> **WHAT IS EXPECTED**: Rewrite the text in the data below, swapping every "Milieu" for "Omgeving" and changing nothing else. Leave the pictures out.

> **EXERCISE INPUTS**:
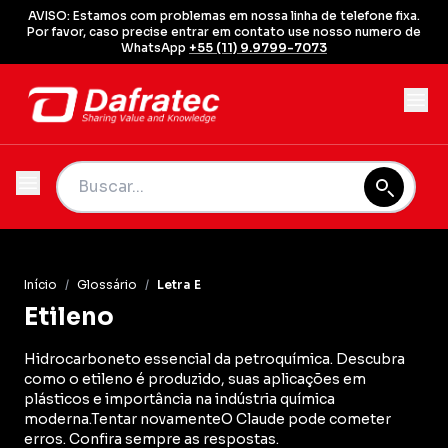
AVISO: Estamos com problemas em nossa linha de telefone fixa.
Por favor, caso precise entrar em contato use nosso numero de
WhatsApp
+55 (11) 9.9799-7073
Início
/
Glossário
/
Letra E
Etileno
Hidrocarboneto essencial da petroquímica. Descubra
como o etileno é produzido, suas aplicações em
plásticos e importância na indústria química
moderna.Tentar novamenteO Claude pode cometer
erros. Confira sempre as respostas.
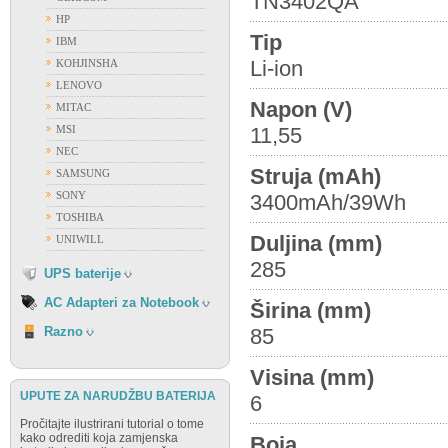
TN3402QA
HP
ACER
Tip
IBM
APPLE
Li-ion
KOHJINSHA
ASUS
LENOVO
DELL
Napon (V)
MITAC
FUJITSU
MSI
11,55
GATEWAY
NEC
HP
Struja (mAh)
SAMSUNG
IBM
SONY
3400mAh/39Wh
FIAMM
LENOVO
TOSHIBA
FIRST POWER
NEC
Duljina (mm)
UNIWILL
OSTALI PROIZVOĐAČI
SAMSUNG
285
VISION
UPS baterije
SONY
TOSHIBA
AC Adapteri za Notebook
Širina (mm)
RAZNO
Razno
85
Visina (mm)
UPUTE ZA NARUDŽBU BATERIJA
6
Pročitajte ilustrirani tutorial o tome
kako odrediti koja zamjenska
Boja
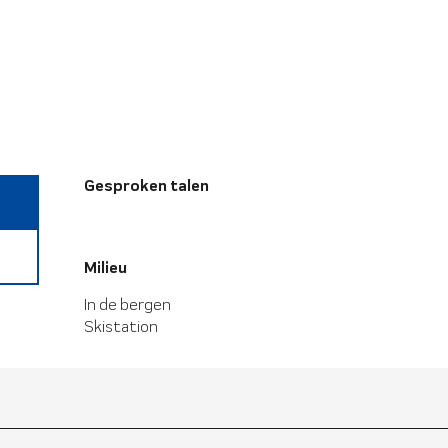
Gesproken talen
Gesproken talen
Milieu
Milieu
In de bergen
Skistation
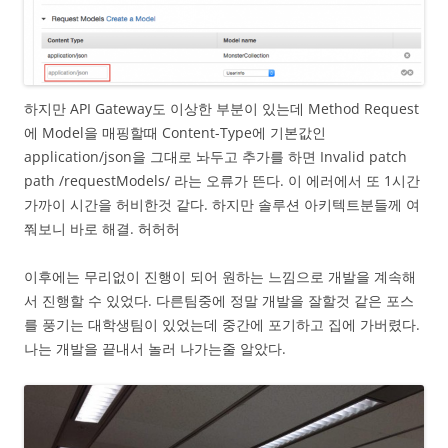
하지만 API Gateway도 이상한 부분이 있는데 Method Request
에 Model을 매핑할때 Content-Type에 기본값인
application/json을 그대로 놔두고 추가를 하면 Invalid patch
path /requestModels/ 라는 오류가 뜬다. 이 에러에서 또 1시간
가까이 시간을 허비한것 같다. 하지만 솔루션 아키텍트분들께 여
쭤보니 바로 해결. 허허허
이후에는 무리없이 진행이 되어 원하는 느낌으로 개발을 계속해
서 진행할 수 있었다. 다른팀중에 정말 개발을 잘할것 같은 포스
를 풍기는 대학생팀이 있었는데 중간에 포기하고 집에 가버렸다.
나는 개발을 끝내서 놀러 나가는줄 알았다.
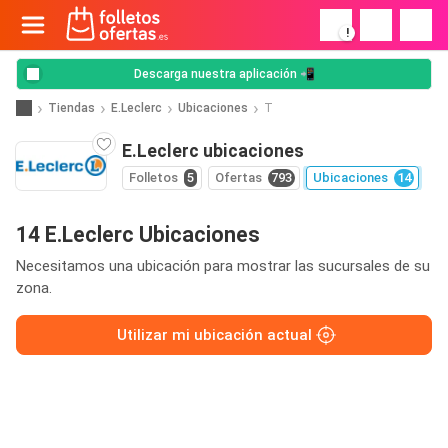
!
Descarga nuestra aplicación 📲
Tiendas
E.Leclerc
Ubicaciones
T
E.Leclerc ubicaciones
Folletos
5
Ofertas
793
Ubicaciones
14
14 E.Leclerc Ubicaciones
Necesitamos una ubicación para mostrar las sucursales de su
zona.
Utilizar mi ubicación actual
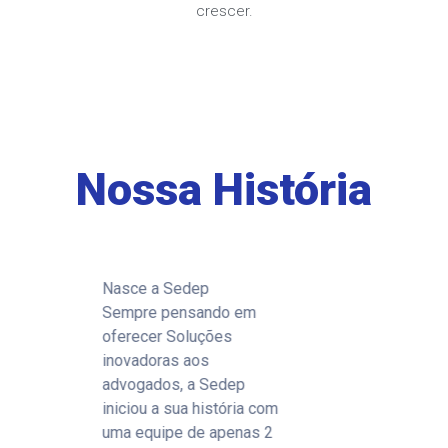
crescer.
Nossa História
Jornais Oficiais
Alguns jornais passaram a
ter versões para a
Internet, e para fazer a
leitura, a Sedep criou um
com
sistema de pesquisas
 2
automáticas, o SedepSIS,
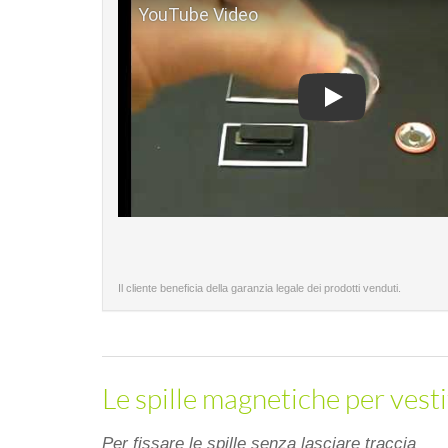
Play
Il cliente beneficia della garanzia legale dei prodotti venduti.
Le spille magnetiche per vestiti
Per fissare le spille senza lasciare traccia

> **WRITTEN SOLUTION**:
AVISO: Estamos com problemas em nossa linha de telefone fixa.
Por favor, caso precise entrar em contato use nosso numero de
WhatsApp
+55 (11) 9.9799-7073
Início
/
Glossário
/
Letra E
Etileno
Hidrocarboneto essencial da petroquímica. Descubra
como o etileno é produzido, suas aplicações em
plásticos e importância na indústria química
moderna.Tentar novamenteO Claude pode cometer
erros. Confira sempre as respostas.
TN3402QA
HP
ACER
Tip
IBM
APPLE
Li-ion
KOHJINSHA
ASUS
LENOVO
DELL
Napon (V)
MITAC
FUJITSU
MSI
11,55
GATEWAY
NEC
HP
Struja (mAh)
SAMSUNG
IBM
SONY
3400mAh/39Wh
FIAMM
LENOVO
TOSHIBA
FIRST POWER
NEC
Duljina (mm)
UNIWILL
OSTALI PROIZVOĐAČI
SAMSUNG
285
VISION
UPS baterije
SONY
TOSHIBA
AC Adapteri za Notebook
Širina (mm)
RAZNO
Razno
85
Visina (mm)
UPUTE ZA NARUDŽBU BATERIJA
6
Pročitajte ilustrirani tutorial o tome
kako odrediti koja zamjenska
Boja
Gesproken talen
Gesproken talen
Omgeving
Omgeving
In de bergen
Skistation
하지만 API Gateway도 이상한 부분이 있는데 Method Request
에 Model을 매핑할때 Content-Type에 기본값인
application/json을 그대로 놔두고 추가를 하면 Invalid patch
path /requestModels/ 라는 오류가 뜬다. 이 에러에서 또 1시간
가까이 시간을 허비한것 같다. 하지만 솔루션 아키텍트분들께 여
쭤보니 바로 해결. 허허허
이후에는 무리없이 진행이 되어 원하는 느낌으로 개발을 계속해
서 진행할 수 있었다. 다른팀중에 정말 개발을 잘할것 같은 포스
를 풍기는 대학생팀이 있었는데 중간에 포기하고 집에 가버렸다.
나는 개발을 끝내서 놀러 나가는줄 알았다.
!
Descarga nuestra aplicación 📲
Tiendas
E.Leclerc
Ubicaciones
T
E.Leclerc ubicaciones
Folletos
5
Ofertas
793
Ubicaciones
14
14 E.Leclerc Ubicaciones
Necesitamos una ubicación para mostrar las sucursales de su
zona.
Utilizar mi ubicación actual
crescer.
Nossa História
Jornais Oficiais
Alguns jornais passaram a
ter versões para a
Internet, e para fazer a
leitura, a Sedep criou um
com
sistema de pesquisas
 2
automáticas, o SedepSIS,
Play
Il cliente beneficia della garanzia legale dei prodotti venduti.
Le spille magnetiche per vestiti
Per fissare le spille senza lasciare traccia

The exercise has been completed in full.